BEGIN
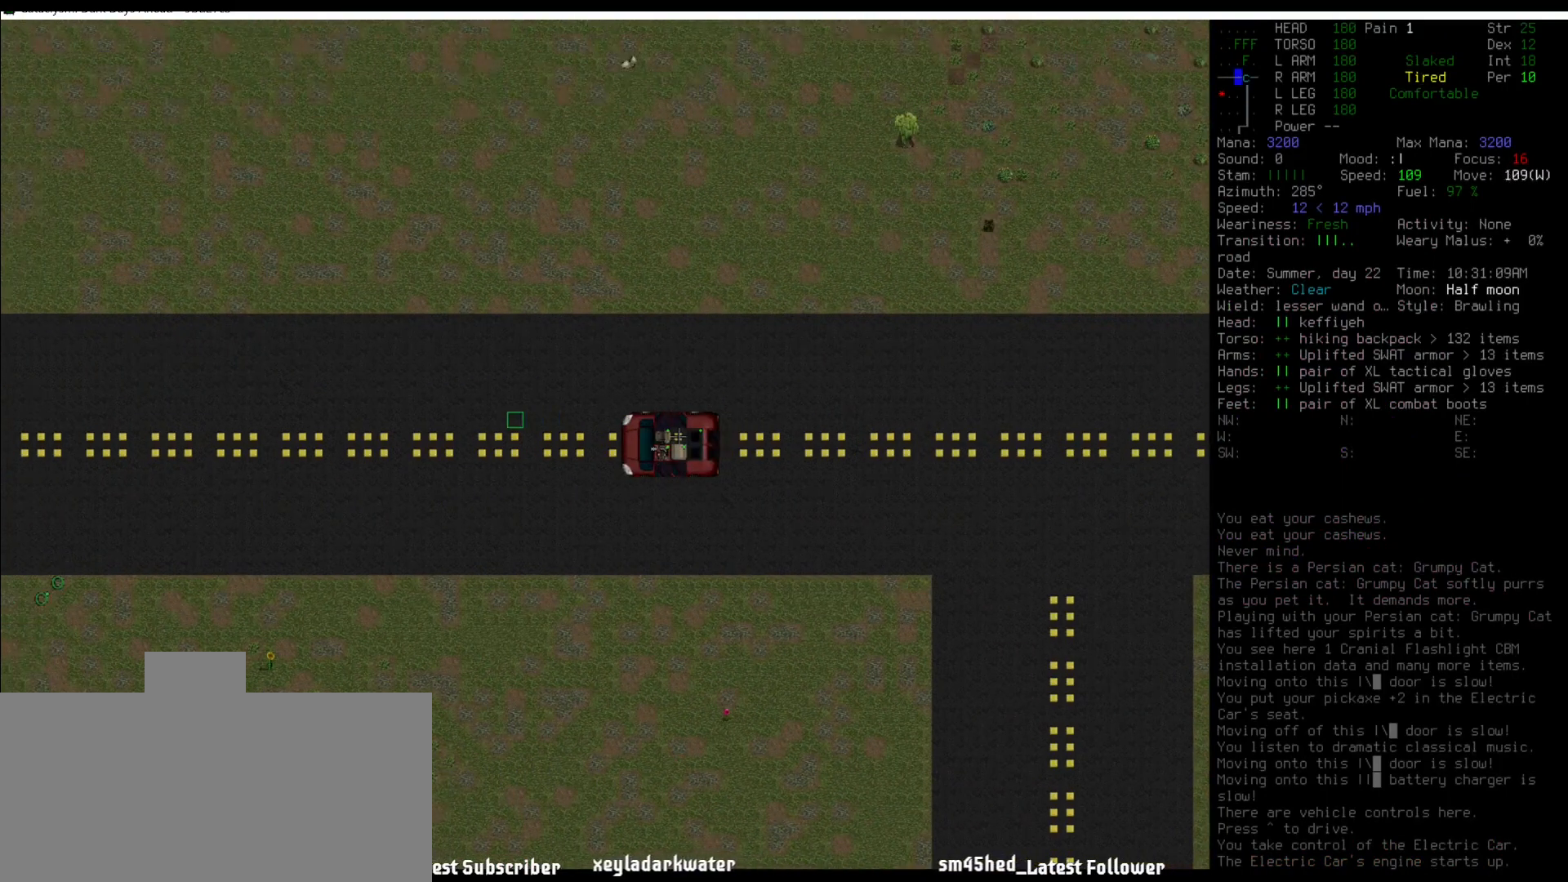
{"keys": [], "mouse": [], "events": [[34, "num4", "down"], [85, "num4", "up"], [253, "num5", "down"], [321, "num5", "up"], [422, "num5", "down"], [506, "num5", "up"]]}
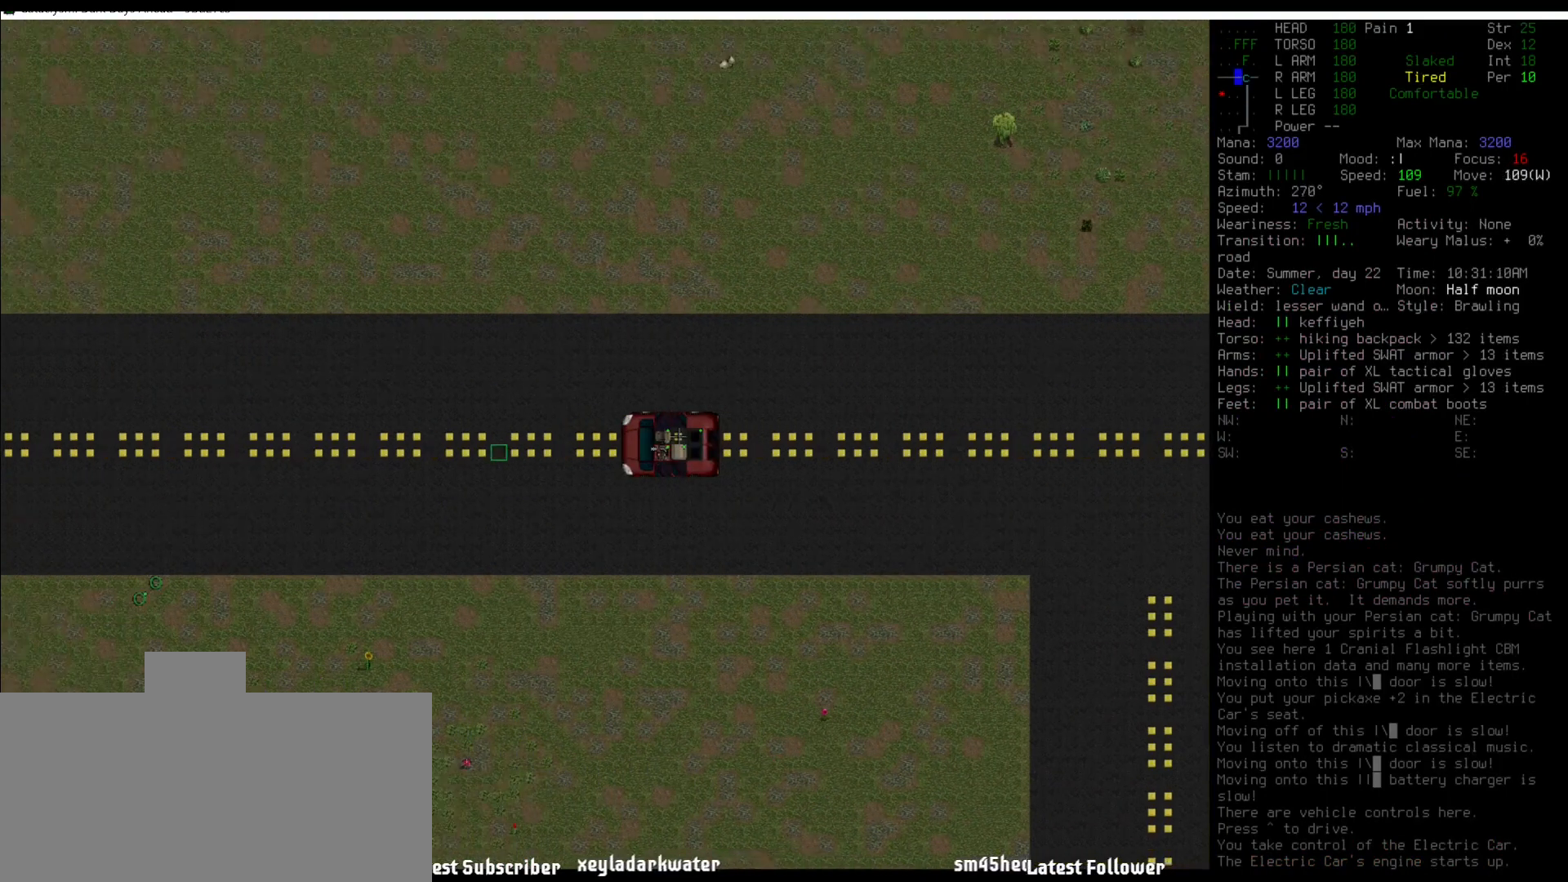
{"keys": [], "mouse": [], "events": [[135, "num5", "down"], [202, "num5", "up"]]}
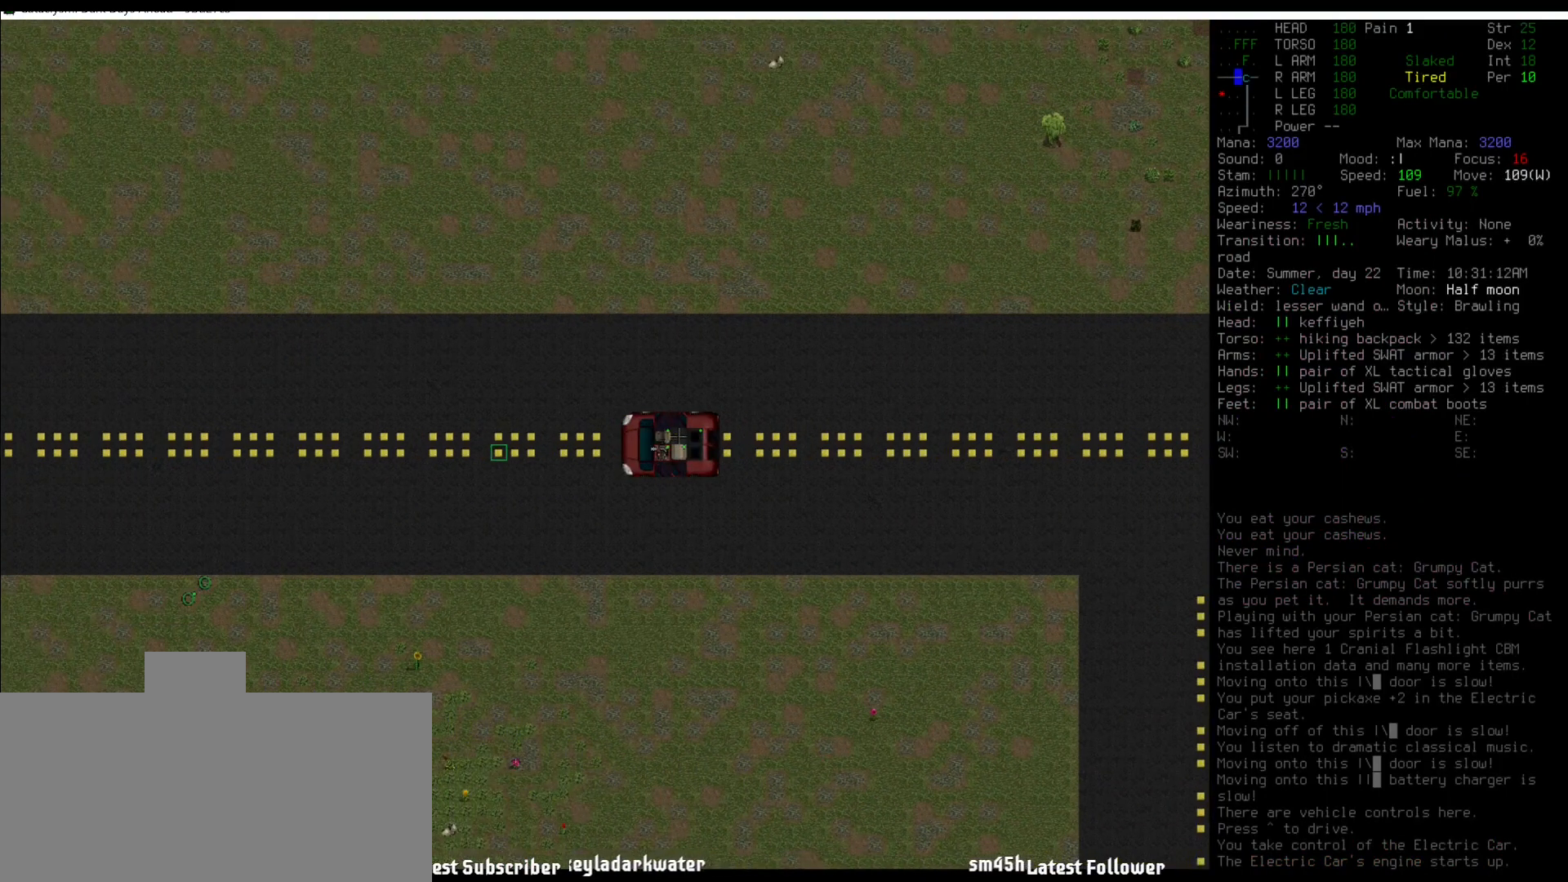
{"keys": ["m"], "mouse": [], "events": [[101, "num6", "down"], [203, "num6", "up"], [287, "num6", "down"], [337, "num6", "up"], [472, "m", "down"]]}
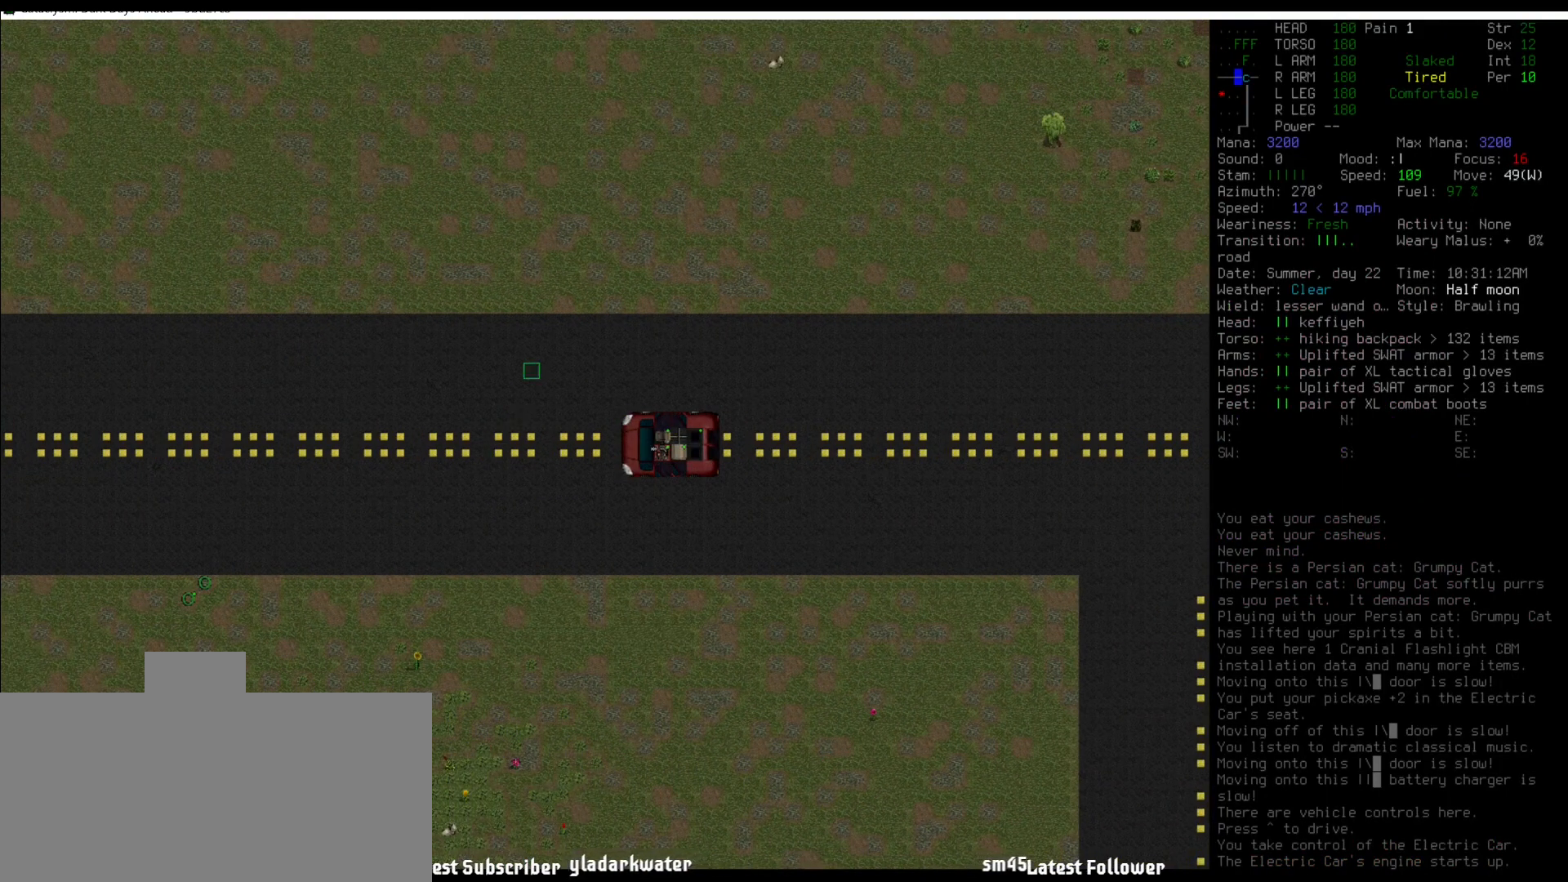
{"keys": [], "mouse": [], "events": [[101, "m", "up"]]}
END
• **Problem details**: Give the data again exactly. Keep the images out.

• **Reply to the task**:
{"keys": [], "mouse": [], "events": [[34, "num4", "down"], [85, "num4", "up"], [253, "num5", "down"], [321, "num5", "up"], [422, "num5", "down"], [506, "num5", "up"]]}
{"keys": [], "mouse": [], "events": [[135, "num5", "down"], [202, "num5", "up"]]}
{"keys": ["m"], "mouse": [], "events": [[101, "num6", "down"], [203, "num6", "up"], [287, "num6", "down"], [337, "num6", "up"], [472, "m", "down"]]}
{"keys": [], "mouse": [], "events": [[101, "m", "up"]]}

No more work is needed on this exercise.